- What the exercise asks:
Your result will be the set of lines with "document", copied from the material below.

┌────────

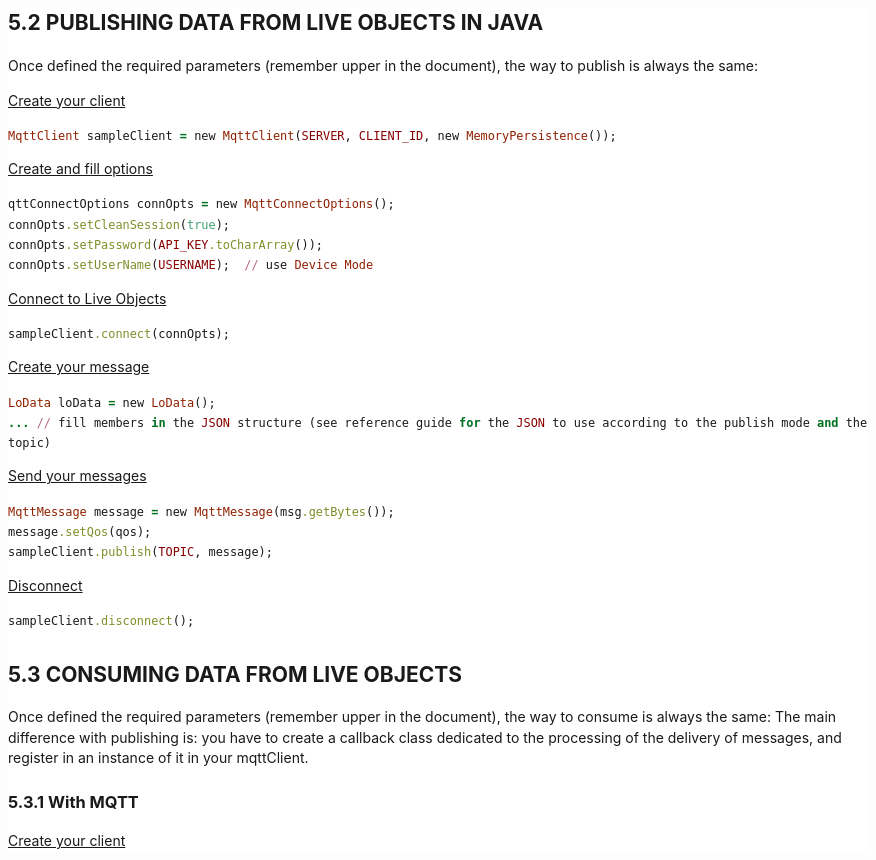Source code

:
## 5.2 PUBLISHING DATA FROM LIVE OBJECTS IN JAVA ##



Once defined the required parameters (remember upper in the document), the way to publish is always the same:

<u>Create your client</u>

```ruby
MqttClient sampleClient = new MqttClient(SERVER, CLIENT_ID, new MemoryPersistence());
```

<u>Create and fill options</u>

```ruby
qttConnectOptions connOpts = new MqttConnectOptions();
connOpts.setCleanSession(true);
connOpts.setPassword(API_KEY.toCharArray());    
connOpts.setUserName(USERNAME);  // use Device Mode
```

<u>Connect to Live Objects</u>

```ruby
sampleClient.connect(connOpts);
```

<u>Create your message</u>

```ruby
LoData loData = new LoData();
... // fill members in the JSON structure (see reference guide for the JSON to use according to the publish mode and the topic)
```

<u>Send your messages</u>

```ruby
MqttMessage message = new MqttMessage(msg.getBytes());
message.setQos(qos);
sampleClient.publish(TOPIC, message);
```

<u>Disconnect</u>

```ruby
sampleClient.disconnect();
```

## 5.3 CONSUMING DATA FROM LIVE OBJECTS ##

Once defined the required parameters (remember upper in the document), the way to consume is always the same:
The main difference with publishing is: you have to create a callback class dedicated to the processing of the delivery of messages, and register in an instance of it in your mqttClient.

### 5.3.1 With MQTT ###
<u>Create your client</u>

└────────

- Answer box:
Once defined the required parameters (remember upper in the document), the way to publish is always the same:
Once defined the required parameters (remember upper in the document), the way to consume is always the same:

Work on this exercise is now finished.